I watched people around me go through some of the best and worst experiences in their lives. I held people’s hands on their tough days, and know that they’d gladly be ones to return the favor should I ever need.
I learned, and I grew, and I broke down, and I bloomed.
So on my last morning as an official employee, I got up earlier than my sleepy-self wanted to, and got ready for work. I drove the same route as I have the past few years and stopped at the mailbox to get the mail. I continued down the long driveway and parked myself in the gravel lot. I took a moment to appreciate the tiny little bit of colors that were beginning to indicate the impending sunrise. I walked in the front door, and did everything just a little bit slower, with my senses all a little more alert. I was greeted by the kitties and I flipped on the lights. I opened the office door, clocked in, grabbed my gloves and headed out to the aisles. I said good morning to the angrily stalled Finnegan and started chores. I opened the big garage door to the sight of the sunrise and the sound of Doc’s winnie. I took extra time to appreciate the horses’ pricked ears while I said good morning. I took my last stroll through the pasture, hearing the crunch of my boots, admiring the colors, and thinking back to when it was all too flooded to walk through. I smiled at the memory of the time I was covered head to toe in mud because I was bulldozed over bringing the horses in in the morning, the first week of work.
The day proceeded. It was a strange quiet, until it was a lively chaotic. I saw glimmers in eyes, that were shiny from tears instead of the typical smiles. I was gifted well wishes and big hugs and honored with the admittances of the way I’d impacted several lives. I guess we never really know the effects we have on people, unless they’re gracious enough to gift us with those insights. I helped with lessons for the last time, at least for awhile.

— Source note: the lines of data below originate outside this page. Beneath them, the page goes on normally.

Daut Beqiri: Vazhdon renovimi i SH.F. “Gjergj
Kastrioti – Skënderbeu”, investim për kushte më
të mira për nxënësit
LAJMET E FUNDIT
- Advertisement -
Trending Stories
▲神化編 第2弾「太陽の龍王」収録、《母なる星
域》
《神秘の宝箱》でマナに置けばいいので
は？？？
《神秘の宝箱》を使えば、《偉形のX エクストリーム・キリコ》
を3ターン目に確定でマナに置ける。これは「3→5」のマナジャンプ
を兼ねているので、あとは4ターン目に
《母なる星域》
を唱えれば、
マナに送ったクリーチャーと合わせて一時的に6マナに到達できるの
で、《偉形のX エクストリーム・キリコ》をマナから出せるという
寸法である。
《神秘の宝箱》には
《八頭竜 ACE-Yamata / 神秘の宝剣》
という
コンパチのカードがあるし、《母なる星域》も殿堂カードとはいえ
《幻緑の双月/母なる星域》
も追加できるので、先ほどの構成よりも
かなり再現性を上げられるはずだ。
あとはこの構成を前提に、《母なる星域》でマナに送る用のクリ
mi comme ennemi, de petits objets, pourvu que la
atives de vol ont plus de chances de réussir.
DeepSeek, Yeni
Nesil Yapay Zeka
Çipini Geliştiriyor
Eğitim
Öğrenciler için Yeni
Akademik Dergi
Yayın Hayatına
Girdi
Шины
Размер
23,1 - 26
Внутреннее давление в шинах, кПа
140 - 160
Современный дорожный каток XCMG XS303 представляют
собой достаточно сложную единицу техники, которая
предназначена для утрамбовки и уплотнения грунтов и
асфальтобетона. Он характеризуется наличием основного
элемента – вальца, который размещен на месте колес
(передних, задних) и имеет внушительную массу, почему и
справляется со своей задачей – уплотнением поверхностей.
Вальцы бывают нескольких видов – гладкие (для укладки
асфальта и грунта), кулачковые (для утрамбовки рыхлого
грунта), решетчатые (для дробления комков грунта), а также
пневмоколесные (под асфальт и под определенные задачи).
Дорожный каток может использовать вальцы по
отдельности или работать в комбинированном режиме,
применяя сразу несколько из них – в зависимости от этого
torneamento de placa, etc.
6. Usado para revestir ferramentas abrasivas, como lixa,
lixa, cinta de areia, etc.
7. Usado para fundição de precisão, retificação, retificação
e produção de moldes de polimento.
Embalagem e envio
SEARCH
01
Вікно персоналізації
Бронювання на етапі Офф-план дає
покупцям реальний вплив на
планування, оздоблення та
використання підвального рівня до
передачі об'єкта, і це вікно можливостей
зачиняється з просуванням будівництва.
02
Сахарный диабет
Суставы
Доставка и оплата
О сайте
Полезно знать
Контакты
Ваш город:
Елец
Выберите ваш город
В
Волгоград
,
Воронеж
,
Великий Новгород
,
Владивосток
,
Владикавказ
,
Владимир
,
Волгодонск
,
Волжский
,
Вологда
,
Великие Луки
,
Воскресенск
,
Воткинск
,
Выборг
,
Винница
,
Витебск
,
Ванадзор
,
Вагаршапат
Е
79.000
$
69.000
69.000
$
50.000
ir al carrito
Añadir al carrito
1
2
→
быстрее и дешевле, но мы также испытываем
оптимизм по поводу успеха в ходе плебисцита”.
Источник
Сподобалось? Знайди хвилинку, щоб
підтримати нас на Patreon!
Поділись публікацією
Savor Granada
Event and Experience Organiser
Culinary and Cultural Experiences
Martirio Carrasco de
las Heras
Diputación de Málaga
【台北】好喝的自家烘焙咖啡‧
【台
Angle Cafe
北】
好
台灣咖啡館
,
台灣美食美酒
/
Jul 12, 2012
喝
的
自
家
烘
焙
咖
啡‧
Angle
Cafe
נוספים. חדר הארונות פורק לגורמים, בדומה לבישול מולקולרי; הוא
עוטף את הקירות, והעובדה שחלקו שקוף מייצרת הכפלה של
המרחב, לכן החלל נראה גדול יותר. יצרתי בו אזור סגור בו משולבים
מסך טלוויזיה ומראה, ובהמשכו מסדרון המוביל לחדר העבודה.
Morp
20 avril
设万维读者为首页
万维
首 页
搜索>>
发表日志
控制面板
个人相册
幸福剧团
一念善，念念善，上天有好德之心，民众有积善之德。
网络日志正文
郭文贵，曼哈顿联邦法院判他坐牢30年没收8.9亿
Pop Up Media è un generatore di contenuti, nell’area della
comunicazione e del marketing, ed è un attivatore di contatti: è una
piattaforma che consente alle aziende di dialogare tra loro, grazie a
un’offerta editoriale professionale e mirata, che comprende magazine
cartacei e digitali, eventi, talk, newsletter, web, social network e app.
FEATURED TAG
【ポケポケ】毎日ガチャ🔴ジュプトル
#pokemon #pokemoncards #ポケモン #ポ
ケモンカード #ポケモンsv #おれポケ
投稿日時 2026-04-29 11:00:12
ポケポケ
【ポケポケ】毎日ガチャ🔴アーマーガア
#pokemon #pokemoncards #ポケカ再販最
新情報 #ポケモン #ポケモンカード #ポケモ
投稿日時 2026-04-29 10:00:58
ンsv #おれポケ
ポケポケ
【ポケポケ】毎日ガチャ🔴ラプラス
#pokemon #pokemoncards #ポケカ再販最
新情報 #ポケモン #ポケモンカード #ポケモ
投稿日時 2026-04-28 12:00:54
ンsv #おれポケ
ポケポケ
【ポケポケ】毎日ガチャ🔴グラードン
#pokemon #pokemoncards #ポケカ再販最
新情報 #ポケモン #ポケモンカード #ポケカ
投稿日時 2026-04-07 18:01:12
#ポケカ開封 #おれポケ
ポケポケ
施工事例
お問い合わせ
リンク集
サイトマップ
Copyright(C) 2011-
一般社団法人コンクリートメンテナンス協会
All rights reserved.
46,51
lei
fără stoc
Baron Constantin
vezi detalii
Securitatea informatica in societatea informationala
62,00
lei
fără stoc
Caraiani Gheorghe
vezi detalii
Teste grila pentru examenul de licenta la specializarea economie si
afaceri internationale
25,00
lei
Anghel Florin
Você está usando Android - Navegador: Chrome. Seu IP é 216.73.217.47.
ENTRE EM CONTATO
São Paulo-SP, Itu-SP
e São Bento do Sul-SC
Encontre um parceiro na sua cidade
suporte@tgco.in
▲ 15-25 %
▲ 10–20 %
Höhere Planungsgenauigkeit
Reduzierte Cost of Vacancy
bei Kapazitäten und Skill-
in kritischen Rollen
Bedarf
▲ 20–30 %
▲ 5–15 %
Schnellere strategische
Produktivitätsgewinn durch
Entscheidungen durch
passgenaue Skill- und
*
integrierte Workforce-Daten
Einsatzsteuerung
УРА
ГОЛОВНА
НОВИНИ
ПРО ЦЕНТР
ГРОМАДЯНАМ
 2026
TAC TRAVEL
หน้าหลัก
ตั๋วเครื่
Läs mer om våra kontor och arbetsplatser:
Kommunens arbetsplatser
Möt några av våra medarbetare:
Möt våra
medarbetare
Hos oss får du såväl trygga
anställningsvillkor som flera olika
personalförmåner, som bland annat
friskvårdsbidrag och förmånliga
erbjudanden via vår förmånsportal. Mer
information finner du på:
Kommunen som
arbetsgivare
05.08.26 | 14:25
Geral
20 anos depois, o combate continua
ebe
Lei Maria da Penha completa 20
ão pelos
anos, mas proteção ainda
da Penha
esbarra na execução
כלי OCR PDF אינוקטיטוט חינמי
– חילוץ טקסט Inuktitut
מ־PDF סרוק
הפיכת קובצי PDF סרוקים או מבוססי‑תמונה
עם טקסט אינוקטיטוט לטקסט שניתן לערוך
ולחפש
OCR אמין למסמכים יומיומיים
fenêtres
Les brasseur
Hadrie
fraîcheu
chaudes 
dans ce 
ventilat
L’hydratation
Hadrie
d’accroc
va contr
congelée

At the end of the day, I packed my things and moved myself out of the office that I was often teased for “moving my whole house into.” I walked through the barn aisle and then out to the pens where I gave the horses a little extra scritchy-scratch before tearily getting in my car and driving back down the driveway that I’ve laughed, cried, and screamed on many times.
I watched as my bubs’ spirit ran down the driveway with me and I shed a smiling tear and choked out a “thanks for the send-off, buddy.”
And just like that, one chapter of my book was complete.